Consigna 1:
En el texto sobre el nacionalismo, ¿a qué no habían sido expuestas las reclamaciones nacionales que la teoría de Anderson vendría a explicar? Enumera cada elemento.
Consigna 2:
Según Anderson en el texto sobre el nacionalismo, ¿qué aprovechó el capitalismo para fomentar un sentimiento artificial de unidad?
Consigna 3:
Prosigue el texto sobre el nacionalismo a partir de su última oración.
══ Texto base
La creación del servicio militar, en pos de una seguridad fingida, fomentó
también ese sentimiento de pertenencia a la nueva nación; hasta tal punto llegó a ser fuerte con el tiempo el sentimiento nacionalista en este sentido, que todos los sindicatos y partidos comunistas de los países en liza hubieron de renunciar a su amenaza de ir a la huelga, y parar la industria bélica, si se iniciaba la Gran Guerra, por miedo a ser acusados de traidores o antipatriotas. Fueron estos los
principales elementos utilizados por el Estado para generar una cohesión y un
control sobre quien había renunciado a sus intereses individuales por el bien
común. Fue esa soberanía, cedida esta vez voluntariamente por el pueblo, la que
fue utilizada para la creación del nacionalismo que venía a reforzar la nueva
élite gobernante.
Benedict Anderson,
desde un punto de vista más humano, pero sumándose a la teoría de Hobsbawm, le
daba una gran importancia a la imaginación y a la capacidad del hombre de
generar un sentimiento de pertenencia a algo que esté por encima de él y que le
proporcione seguridad. Según Anderson, las enormes posibilidades ofrecidas por
los nuevos medios de comunicación, fueron aprovechadas por el capitalismo para
fomentar un sentimiento artificial de unidad, primero en las élites y después
en el pueblo. Esta teoría vendría a rellenar el hueco de aquellas reclamaciones
nacionales que no habían sido expuestas al capitalismo, ni a la urbanización,
ni a un Estado imbuido de los mayores poderes por su propio pueblo, por
ejemplo, en la Indonesia holandesa.
════
══ Datos aportados
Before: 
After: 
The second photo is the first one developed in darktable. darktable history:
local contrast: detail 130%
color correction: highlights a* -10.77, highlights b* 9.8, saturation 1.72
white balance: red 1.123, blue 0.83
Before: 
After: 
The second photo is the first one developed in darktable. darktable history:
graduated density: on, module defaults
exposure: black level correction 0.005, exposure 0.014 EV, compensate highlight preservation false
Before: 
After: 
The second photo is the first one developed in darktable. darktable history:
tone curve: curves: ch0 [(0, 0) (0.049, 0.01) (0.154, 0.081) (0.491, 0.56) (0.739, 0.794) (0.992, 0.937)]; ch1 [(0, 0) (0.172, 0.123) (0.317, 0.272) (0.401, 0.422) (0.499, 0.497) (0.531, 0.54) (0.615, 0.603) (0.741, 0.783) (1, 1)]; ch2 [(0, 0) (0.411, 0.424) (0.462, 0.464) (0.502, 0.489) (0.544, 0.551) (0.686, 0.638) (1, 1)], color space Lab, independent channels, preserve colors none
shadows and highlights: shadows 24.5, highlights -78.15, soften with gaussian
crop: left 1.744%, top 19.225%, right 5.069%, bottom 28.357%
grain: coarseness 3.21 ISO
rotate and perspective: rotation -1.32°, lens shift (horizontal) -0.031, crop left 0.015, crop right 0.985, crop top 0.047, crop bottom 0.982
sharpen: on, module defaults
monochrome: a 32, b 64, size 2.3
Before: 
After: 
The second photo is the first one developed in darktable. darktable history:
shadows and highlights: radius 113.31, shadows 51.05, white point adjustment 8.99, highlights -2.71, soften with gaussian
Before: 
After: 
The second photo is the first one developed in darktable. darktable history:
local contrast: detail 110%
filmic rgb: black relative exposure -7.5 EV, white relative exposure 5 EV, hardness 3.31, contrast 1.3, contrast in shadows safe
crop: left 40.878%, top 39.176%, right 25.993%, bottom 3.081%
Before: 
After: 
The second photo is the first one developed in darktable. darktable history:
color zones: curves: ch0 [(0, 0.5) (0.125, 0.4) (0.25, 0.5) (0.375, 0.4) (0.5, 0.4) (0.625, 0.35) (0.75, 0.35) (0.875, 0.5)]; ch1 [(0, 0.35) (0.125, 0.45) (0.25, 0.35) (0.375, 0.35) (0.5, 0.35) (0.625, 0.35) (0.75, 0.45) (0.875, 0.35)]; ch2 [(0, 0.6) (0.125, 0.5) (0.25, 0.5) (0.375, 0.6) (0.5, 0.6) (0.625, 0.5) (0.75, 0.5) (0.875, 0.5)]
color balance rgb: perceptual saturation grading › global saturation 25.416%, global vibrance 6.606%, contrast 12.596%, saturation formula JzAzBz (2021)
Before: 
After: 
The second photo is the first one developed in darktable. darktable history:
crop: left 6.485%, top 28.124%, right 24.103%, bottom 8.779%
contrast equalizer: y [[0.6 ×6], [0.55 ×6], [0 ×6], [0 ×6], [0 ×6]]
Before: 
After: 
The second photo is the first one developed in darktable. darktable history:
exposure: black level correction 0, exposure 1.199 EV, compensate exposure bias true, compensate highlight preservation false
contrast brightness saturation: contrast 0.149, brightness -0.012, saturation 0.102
════
Respuesta escrita 1:
- el capitalismo
- la urbanización
- un Estado imbuido de los mayores poderes por su propio pueblo

Respuesta escrita 2:
Las enormes posibilidades ofrecidas por los nuevos medios de comunicación.

Respuesta escrita 3:
Bayly nos remarca
finalmente la importancia del conflicto bélico, que según él no ha sido lo
suficientemente resaltada en las principales teorías que nos hablan del
surgimiento de los nacionalismos. Se refiere a conflictos entre diferentes
estados, pero también entre miembros de un mismo estado. Todos estos
conflictos, que venían a alimentar el sentimiento nacionalista de unos y otros
nos hablan de cómo cada concepto propio puede definirse también, tal como nos
indica el profesor Pagès, a
partir de su contrario, de cómo el nacionalismo se alimenta y crece a partir
otros nacionalismos que se consideran antagónicos y amenazantes; este concepto
me parece fundamental para entender el nacimiento y desarrollo del
nacionalismo.
Dos de las
conclusiones que deberíamos sacar de la exposición de todas estas teorías es
que cada surgimiento de una nación y cada cuestión planteada por el
nacionalismo debe ser analizada en su propio contexto histórico, huyendo además
de grandes teorías que pretendan unificar y uniformizar.
¿Podemos
clasificar los nacionalismos?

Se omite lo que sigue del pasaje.